A serial killer kills for titillation, so that wouldn't be murder either? And declaring a political motive frees anyone of moral culpability so John Wilkes Booth was a patriot? Get serious. Twisting intent into some overarching vainglorious intent is misleading. All goals have subgoals that demand intent to fulfill them. Why do they not choose self-immolation if their only intent is a political statement? Their intent is to kill people. Under the laws and political framework they live, none of which apply to your other examples, it is homicide. They don't care who they kill, but they do want to kill. They may consider themselves guided by moral purposes higher than the law, or unguided by any moral principles, but that doesn't mean anyone else has to accept that. Certainly their victims would not. And whether it is a political statement or not has no bearing on it being murder.

Bob Calder writes:

Is this comment thread about the incontestability clause? There is also the war clause which is an exclusion. I don't think anybody involved in terrorist acts would say that it wasn't warfare. (Incontestability isn't an exclusion, it's a "condition".) Does anyone have any idea what kind of contract is issued in Arab countries?

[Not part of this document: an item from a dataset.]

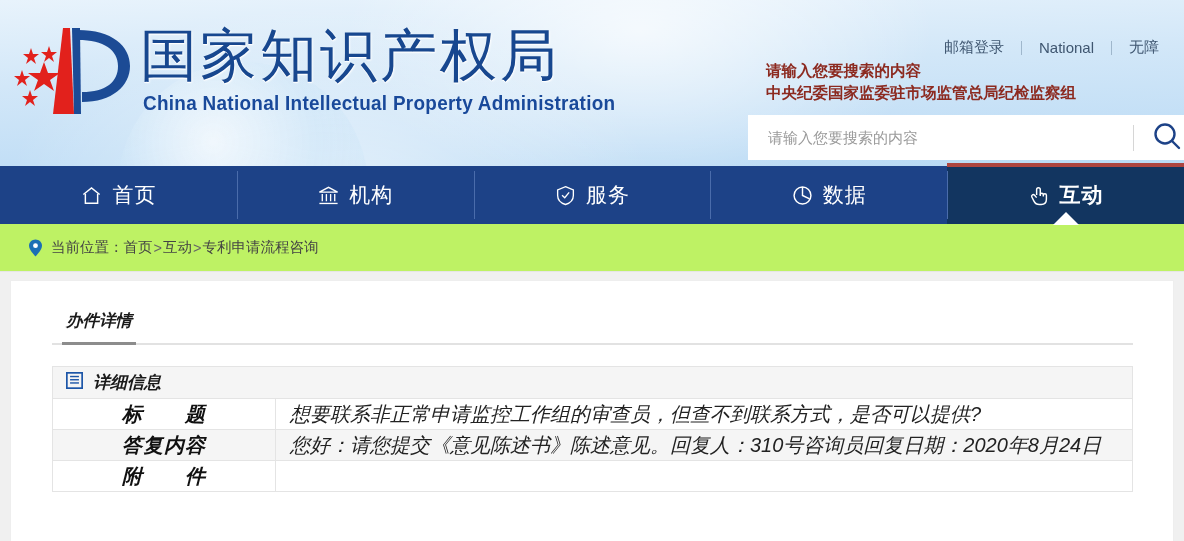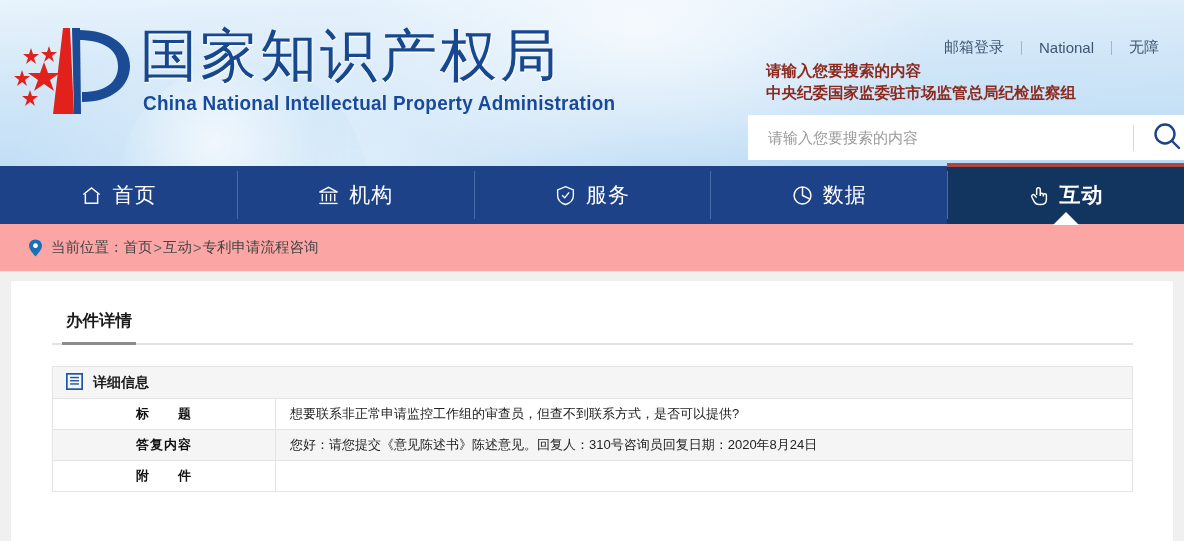"当前位置：" .breadcrumb { background: #fca5a5 -> #bef264 }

Also, a policy is a contract and if the insured person's death arises from a criminal act, I expect the contract would be voided in law and not the contract language. However, I think the war argument is more influential. You could buy back the war exclusion anyway.

The typical suicide bomber is an religiously educated poor teenager, most of whom don't have life insurance even in this country. The 9-11 guys were atypical as suicide bombers. They were typical jobless, young (2 or 3 were engineering I think) graduates from Saudi Arabia. There is an interesting article in Science that speculates on the education of persons captured as well as the 9-11 conspirators. The upshot is that engineering is disproportionately represented in the education profile.